Danke für eure Hilfe


----------



## blublablo (5. Dez 2009)

Hi, ich stand auch mal vor diesem Problem und löse das Problem mit einer simplen SQL-Abfrage. Man kann nämlich die Tabellen nur anlegen lassen, wenn diese noch nicht existieren:

CREATE TABLE IF NOT EXISTS FILM (
    SPALTE1 VARCHAR(80),
    SPALTE2 VARCHAR(80),
    ...
);

Diese SQL lässt du jedes Mal bei Verwenden deiner Datenbank aufrufen. Die Tabellen werden dann nur erzeugt, wenn diese noch nicht existieren. H2 erzeugt übrigens völlig automatisiert die Datenbank, wenn diese noch nicht existiert, Beispiel:
[Java]
// Verbindung zur H2-Datenbank aufbauen
Connection h2Connection = DriverManager.getConnection("jdbc:h2:"C:\\H2Datenbank", "sa", "");
[/code]

Würde nun unter "C:" die Datenbankdatei "H2Datenbank.h2.db" anlegen, falls diese nicht existiert.

——————

> [Aufgabe A]:
Beantworte anhand des Textauszugs die folgenden Fragen:
(i) Mit welcher SQL-Anweisung werden Tabellen nur dann angelegt, wenn sie noch nicht existieren?
(ii) Welchen Datentyp haben SPALTE1 und SPALTE2 im Beispiel?
(iii) Welche Datenbankdatei wird unter „C:“ angelegt, falls sie noch nicht existiert?
> [Aufgabe B]:
Schreibe aus dem Textauszug den Abschnitt von „CREATE TABLE IF“ bis einschließlich „diese nicht existiert.“ wortgetreu ab.

[Gespeicherte Dateneinträge]
——————

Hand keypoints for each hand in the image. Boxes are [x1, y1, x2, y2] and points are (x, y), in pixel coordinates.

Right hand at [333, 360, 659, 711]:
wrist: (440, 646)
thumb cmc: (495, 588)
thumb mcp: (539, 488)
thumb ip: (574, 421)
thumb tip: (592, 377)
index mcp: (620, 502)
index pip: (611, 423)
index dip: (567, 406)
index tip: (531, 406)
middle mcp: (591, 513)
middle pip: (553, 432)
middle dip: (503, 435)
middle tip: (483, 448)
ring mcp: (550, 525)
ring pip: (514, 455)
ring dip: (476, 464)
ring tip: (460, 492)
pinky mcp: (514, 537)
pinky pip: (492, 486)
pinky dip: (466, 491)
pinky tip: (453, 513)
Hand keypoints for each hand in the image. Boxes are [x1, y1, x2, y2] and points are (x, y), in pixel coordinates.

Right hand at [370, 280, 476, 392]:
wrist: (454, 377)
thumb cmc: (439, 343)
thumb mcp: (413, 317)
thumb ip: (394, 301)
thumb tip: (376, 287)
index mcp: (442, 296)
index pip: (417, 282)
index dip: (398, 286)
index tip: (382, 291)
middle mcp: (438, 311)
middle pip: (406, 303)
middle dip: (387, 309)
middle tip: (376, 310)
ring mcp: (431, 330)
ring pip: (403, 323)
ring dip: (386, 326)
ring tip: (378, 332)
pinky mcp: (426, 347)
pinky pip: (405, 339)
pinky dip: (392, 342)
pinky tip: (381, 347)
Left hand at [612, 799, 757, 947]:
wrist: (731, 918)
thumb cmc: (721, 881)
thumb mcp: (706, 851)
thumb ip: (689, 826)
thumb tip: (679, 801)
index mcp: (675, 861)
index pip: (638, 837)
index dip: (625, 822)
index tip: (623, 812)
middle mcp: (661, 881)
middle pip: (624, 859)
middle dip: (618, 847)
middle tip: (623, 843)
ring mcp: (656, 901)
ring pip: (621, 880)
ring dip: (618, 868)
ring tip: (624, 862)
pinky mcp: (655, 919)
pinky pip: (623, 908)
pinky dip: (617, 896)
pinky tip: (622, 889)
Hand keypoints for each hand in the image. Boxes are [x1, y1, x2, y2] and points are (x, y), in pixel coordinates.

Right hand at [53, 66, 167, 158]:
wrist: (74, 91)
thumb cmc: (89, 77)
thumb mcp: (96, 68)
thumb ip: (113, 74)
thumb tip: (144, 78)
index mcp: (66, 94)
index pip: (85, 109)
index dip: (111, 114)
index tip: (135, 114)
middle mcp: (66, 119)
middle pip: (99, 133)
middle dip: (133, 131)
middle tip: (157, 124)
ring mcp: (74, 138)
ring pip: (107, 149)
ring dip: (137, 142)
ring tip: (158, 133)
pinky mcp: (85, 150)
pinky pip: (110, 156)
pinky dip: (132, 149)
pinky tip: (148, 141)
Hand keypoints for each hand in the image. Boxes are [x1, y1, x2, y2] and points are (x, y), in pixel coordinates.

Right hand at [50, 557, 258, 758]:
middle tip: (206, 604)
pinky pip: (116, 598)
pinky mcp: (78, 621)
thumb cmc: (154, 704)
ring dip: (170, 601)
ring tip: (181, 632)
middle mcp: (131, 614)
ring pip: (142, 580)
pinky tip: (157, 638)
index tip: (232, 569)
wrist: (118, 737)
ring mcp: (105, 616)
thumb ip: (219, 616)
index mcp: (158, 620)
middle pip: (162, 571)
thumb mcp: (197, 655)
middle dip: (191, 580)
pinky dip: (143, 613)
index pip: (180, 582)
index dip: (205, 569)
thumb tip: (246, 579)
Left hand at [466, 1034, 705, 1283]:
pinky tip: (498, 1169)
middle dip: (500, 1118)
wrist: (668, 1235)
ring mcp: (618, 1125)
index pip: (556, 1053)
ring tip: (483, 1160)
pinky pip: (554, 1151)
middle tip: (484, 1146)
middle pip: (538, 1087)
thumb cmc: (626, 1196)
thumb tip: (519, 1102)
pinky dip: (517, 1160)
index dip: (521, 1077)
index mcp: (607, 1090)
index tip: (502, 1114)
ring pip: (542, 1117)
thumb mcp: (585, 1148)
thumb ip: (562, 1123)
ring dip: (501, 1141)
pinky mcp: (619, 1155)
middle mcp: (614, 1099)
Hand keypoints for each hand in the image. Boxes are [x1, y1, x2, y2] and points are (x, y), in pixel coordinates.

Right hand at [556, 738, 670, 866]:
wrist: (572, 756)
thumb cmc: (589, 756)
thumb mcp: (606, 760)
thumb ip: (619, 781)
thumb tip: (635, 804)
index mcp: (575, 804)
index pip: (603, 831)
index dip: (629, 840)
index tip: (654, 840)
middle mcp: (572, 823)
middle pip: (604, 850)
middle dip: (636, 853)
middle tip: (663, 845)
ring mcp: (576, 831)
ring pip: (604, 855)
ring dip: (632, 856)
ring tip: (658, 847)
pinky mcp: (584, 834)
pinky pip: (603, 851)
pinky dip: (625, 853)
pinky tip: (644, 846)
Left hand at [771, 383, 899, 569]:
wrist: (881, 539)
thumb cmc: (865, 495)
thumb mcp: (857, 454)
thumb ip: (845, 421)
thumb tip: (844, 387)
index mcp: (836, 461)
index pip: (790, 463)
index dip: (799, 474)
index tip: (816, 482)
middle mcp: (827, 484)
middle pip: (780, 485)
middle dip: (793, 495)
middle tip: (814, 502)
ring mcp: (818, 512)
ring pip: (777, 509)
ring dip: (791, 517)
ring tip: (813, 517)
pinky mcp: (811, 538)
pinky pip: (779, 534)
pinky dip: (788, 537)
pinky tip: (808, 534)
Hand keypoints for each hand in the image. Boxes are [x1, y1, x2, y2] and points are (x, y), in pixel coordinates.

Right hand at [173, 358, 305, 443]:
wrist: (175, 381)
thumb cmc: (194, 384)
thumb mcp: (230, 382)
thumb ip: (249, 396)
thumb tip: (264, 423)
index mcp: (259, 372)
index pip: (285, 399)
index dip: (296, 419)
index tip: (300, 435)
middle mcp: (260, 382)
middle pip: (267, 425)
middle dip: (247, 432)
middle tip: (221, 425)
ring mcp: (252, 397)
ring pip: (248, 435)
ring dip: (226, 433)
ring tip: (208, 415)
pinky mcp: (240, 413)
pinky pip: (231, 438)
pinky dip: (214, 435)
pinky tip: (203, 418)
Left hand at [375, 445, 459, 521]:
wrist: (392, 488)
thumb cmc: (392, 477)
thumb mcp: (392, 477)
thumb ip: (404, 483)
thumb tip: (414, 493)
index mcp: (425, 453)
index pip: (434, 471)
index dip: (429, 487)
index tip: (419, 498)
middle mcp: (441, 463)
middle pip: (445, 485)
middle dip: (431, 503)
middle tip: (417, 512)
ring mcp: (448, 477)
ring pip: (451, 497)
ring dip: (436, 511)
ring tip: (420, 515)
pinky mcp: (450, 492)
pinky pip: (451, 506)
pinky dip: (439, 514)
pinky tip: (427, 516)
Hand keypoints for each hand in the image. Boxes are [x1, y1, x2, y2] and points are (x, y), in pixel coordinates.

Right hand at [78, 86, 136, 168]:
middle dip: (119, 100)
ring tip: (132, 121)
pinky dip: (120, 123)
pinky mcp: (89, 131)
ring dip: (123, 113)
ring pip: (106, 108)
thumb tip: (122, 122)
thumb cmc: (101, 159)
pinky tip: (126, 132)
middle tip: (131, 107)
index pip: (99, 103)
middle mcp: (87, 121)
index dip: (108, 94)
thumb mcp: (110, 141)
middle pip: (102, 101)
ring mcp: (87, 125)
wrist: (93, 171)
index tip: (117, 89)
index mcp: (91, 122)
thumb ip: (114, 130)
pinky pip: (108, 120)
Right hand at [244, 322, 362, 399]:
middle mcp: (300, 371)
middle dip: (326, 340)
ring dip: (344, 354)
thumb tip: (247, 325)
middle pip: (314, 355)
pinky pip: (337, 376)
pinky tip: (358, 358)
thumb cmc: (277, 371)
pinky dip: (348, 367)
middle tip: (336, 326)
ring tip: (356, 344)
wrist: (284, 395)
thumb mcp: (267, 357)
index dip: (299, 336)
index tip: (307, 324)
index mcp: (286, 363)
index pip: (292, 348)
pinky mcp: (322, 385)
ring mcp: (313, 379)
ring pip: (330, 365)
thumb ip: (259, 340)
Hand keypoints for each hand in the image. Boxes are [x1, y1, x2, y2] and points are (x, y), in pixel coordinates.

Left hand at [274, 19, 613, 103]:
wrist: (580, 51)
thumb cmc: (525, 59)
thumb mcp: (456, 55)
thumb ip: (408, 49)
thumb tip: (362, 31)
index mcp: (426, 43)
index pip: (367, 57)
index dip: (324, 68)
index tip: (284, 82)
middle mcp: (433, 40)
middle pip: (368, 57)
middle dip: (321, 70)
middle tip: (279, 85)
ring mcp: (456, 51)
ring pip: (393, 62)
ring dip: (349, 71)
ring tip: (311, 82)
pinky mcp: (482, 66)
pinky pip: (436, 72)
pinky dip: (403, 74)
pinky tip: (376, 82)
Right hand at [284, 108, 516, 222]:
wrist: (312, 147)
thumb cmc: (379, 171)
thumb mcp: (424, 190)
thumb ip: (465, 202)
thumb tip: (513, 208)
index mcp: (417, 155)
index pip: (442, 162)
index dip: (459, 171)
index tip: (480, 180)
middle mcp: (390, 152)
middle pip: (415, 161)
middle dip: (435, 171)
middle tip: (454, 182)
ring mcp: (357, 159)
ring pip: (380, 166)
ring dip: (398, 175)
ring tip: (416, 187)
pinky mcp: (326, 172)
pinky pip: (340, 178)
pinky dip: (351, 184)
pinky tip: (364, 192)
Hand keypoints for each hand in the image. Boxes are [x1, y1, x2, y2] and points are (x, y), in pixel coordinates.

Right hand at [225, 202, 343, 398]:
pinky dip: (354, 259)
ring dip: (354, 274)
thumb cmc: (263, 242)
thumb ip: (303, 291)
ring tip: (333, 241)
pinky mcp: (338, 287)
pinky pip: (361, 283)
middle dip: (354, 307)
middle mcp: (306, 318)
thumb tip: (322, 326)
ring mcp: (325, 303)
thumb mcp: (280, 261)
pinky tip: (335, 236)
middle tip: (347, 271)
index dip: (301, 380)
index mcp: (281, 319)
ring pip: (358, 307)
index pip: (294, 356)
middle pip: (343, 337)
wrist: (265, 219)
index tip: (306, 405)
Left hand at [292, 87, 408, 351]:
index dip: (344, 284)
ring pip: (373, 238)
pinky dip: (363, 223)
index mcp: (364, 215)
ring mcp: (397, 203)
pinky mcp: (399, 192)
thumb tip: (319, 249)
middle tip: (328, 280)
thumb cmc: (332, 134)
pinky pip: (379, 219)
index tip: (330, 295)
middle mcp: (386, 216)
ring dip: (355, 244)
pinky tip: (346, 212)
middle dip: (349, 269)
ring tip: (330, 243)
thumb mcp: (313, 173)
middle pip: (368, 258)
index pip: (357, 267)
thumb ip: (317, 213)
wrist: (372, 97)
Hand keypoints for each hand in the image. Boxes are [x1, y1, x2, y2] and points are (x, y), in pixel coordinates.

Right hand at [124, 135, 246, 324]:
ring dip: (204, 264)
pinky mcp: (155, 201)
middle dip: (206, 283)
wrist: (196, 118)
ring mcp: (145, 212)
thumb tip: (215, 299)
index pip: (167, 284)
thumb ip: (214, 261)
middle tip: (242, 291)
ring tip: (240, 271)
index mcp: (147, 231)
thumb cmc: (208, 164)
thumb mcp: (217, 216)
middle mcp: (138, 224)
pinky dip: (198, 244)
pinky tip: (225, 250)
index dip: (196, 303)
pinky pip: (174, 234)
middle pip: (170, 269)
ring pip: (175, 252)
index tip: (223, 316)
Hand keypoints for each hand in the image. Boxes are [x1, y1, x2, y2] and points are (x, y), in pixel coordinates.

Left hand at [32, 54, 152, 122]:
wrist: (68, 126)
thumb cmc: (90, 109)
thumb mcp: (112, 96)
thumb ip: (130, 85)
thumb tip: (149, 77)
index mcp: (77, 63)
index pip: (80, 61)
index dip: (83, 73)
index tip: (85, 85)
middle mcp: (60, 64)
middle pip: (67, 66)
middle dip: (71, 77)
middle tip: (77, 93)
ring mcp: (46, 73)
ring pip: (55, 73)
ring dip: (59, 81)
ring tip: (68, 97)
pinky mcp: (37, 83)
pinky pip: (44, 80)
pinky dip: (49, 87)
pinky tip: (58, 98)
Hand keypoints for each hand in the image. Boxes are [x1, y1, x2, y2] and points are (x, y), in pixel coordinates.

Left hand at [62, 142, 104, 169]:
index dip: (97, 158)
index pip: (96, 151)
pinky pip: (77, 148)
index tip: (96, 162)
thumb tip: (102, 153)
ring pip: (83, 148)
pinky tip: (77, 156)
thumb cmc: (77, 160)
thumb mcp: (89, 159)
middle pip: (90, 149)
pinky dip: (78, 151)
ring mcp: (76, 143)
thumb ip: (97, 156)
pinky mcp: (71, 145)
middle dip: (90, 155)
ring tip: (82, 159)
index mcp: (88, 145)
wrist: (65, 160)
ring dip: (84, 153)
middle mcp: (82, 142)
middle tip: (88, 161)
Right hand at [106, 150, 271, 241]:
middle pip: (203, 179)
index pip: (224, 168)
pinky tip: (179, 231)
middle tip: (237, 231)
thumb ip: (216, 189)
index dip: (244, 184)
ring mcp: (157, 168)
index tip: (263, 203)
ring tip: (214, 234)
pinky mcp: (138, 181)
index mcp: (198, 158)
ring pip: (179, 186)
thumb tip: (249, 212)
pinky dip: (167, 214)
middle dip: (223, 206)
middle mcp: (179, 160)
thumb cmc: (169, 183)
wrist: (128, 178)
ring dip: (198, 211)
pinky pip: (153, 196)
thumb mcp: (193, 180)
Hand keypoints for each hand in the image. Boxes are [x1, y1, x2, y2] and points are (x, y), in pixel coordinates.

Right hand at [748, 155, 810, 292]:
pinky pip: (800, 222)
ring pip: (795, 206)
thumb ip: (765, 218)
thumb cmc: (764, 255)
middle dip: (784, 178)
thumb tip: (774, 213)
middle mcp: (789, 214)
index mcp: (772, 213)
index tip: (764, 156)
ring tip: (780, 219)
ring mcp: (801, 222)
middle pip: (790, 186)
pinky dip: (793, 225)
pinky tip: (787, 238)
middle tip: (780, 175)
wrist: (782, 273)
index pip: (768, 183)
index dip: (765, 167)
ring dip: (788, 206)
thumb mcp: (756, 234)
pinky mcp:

——————

> [Antwortfeld A]:
(i) Die Tabellen werden mit der Anweisung CREATE TABLE IF NOT EXISTS angelegt.
(ii) SPALTE1 und SPALTE2 haben den Datentyp VARCHAR(80).
(iii) Angelegt wird die Datenbankdatei „H2Datenbank.h2.db“.

> [Antwortfeld B]:
CREATE TABLE IF NOT EXISTS FILM (
    SPALTE1 VARCHAR(80),
    SPALTE2 VARCHAR(80),
    ...
);

Diese SQL lässt du jedes Mal bei Verwenden deiner Datenbank aufrufen. Die Tabellen werden dann nur erzeugt, wenn diese noch nicht existieren. H2 erzeugt übrigens völlig automatisiert die Datenbank, wenn diese noch nicht existiert, Beispiel:
[Java]
// Verbindung zur H2-Datenbank aufbauen
Connection h2Connection = DriverManager.getConnection("jdbc:h2:"C:\\H2Datenbank", "sa", "");
[/code]

Würde nun unter "C:" die Datenbankdatei "H2Datenbank.h2.db" anlegen, falls diese nicht existiert.